Any help would be appreciated! Thanks!


----------



## t bone (Jul 2, 2004)

have u tried system restore to a point before the problem or removing and reinstalling wmp?

what did you add to your system before prob. occured?


----------



## Darklightr (Oct 19, 2004)

I haven't tried system restore, or removing/reinstalling. I couldn't find a way to uninstall Media Player. But I did install Media Player 10 over version 9, thinking that could solve the problem.

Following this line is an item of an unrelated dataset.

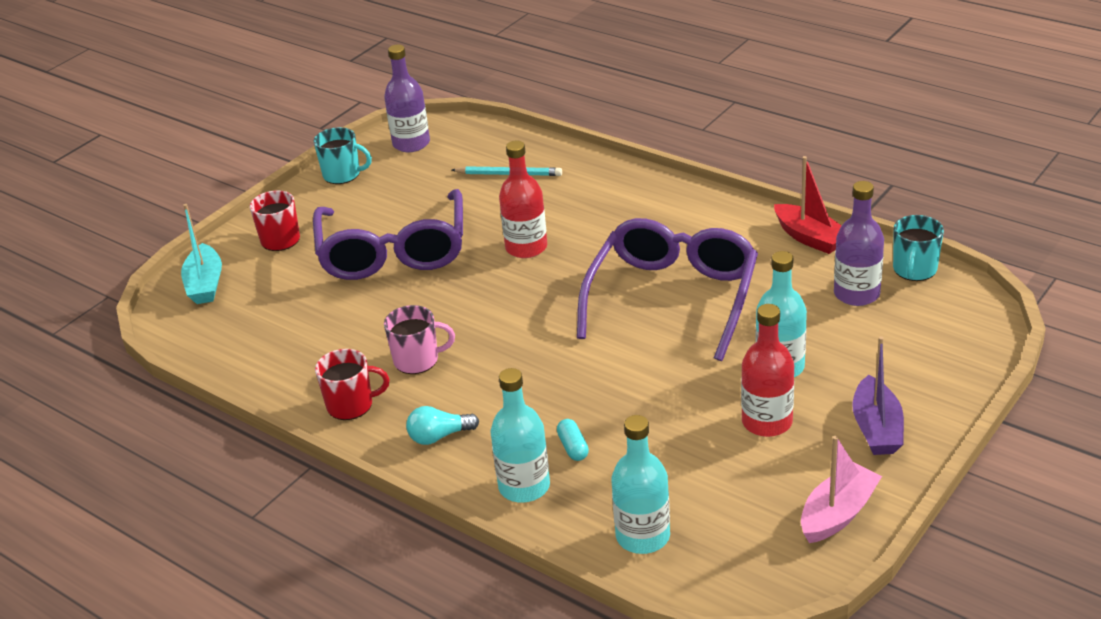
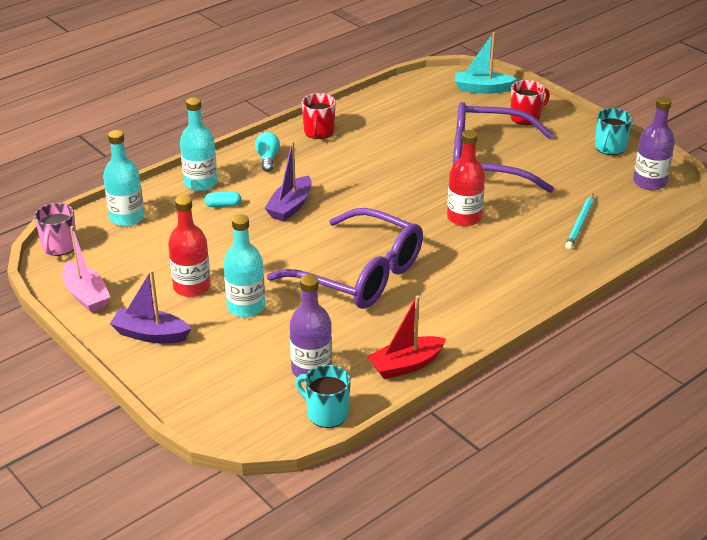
camera: 100 degrees right, 0 degrees up
(417, 360) = (350, 158): pink mug -> pink mug (59, 246)
(553, 385) = (290, 207): none -> purple boat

I haven't installed any hardware or significant software before the problem started... except _Half-Life 2_.


----------



## Couriant (Mar 26, 2002)

try going to Task Manager and right clicking on the listing for WMP and click Maximize.


----------



## Darklightr (Oct 19, 2004)

Nothing works in regards to Media Player (maximizing, moving, resizing, switching to, etc.). The only visible sign that something actually comes up is the button on the toolbar and the fact that it is supposedly running under Task Manager.


----------



## Darklightr (Oct 19, 2004)

If anyone knows how to uninstall WMP, I can try uninstall/reinstall.


----------



## Couriant (Mar 26, 2002)

there is no real way to uninstall Windows Media Player because it's embedded too much within the Windows Operating System


----------



## Darklightr (Oct 19, 2004)

Ah, okay. Any other ideas then?


----------



## Couriant (Mar 26, 2002)

Use Winamp. It can play WMA and WMVs.


----------



## Darklightr (Oct 19, 2004)

I have alternate media players. However, I want to fix things that are broken.


----------



## Couriant (Mar 26, 2002)

Only suggestion is to contact Microsoft. If it's not responding to the maximize then i don't know what else it could be. Your HJT is clean...

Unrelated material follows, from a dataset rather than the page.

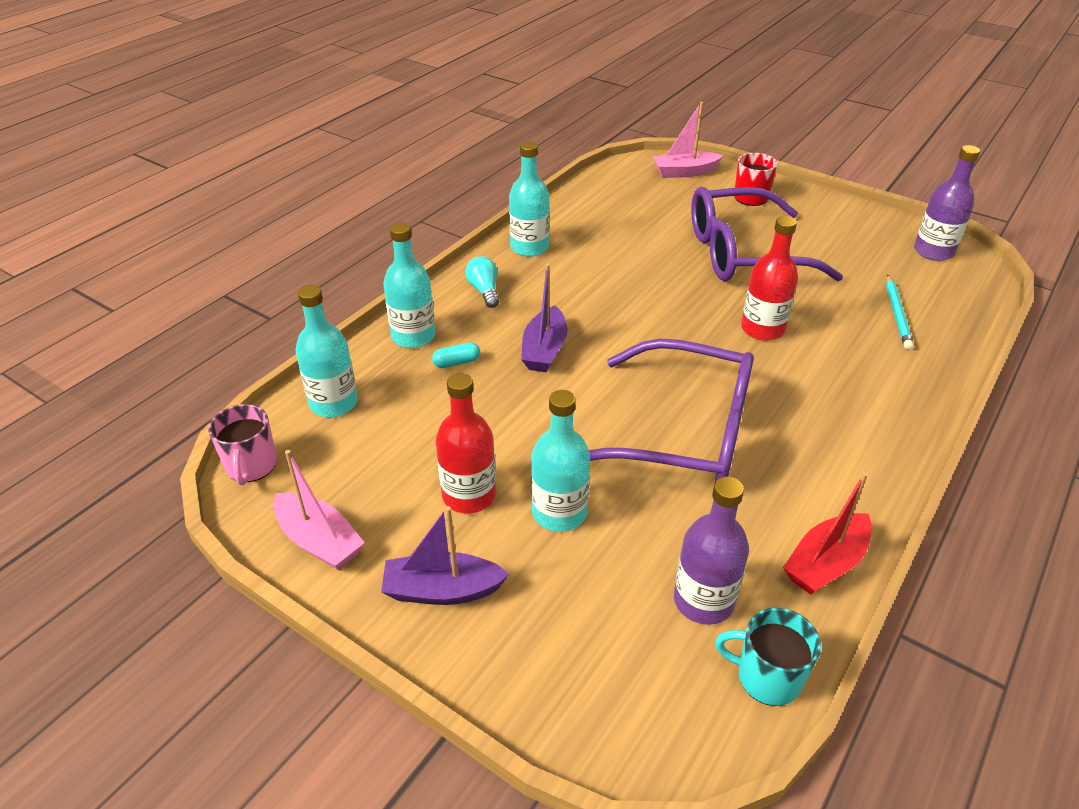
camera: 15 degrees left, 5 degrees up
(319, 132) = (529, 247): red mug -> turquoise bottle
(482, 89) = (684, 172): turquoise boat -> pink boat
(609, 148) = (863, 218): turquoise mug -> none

Try running WMP in safe mode. If it does work then there is something in your startyo that is causing the issue.


----------



## Darklightr (Oct 19, 2004)

Good idea. If it doesn't work, I'll e-mail Microsoft. Thanks.


----------



## Couriant (Mar 26, 2002)

:up:

Beyond this will leave me stumped


----------



## Darklightr (Oct 19, 2004)

I booted into Safe Mode, and indeed, Windows Media Player works correctly.

Any ideas what could have been modified in WMP's startup to cause this?


----------



## Couriant (Mar 26, 2002)

Something is conflicting with WMP. Try this:

In safe mode, go to START > RUN > type MSCONFIG. When the screen comes up, go to the start up tab. Actually compare the 04s in the HJT log above and see if anything has been missed. Then uncheck all and reboot into normal mode (let me know what was left)

In normal mode, run WMP and see if it works.


----------



## Darklightr (Oct 19, 2004)

Before trying that, I opened up my case and was vacuuming all the dust from inside the system and off the fan. When I reboot, lo and behold, Windows Media Player starts up just fine now. I have no idea why, but it does. 

Well, thanks for the help!


----------



## Couriant (Mar 26, 2002)

hmm that's interesting...


----------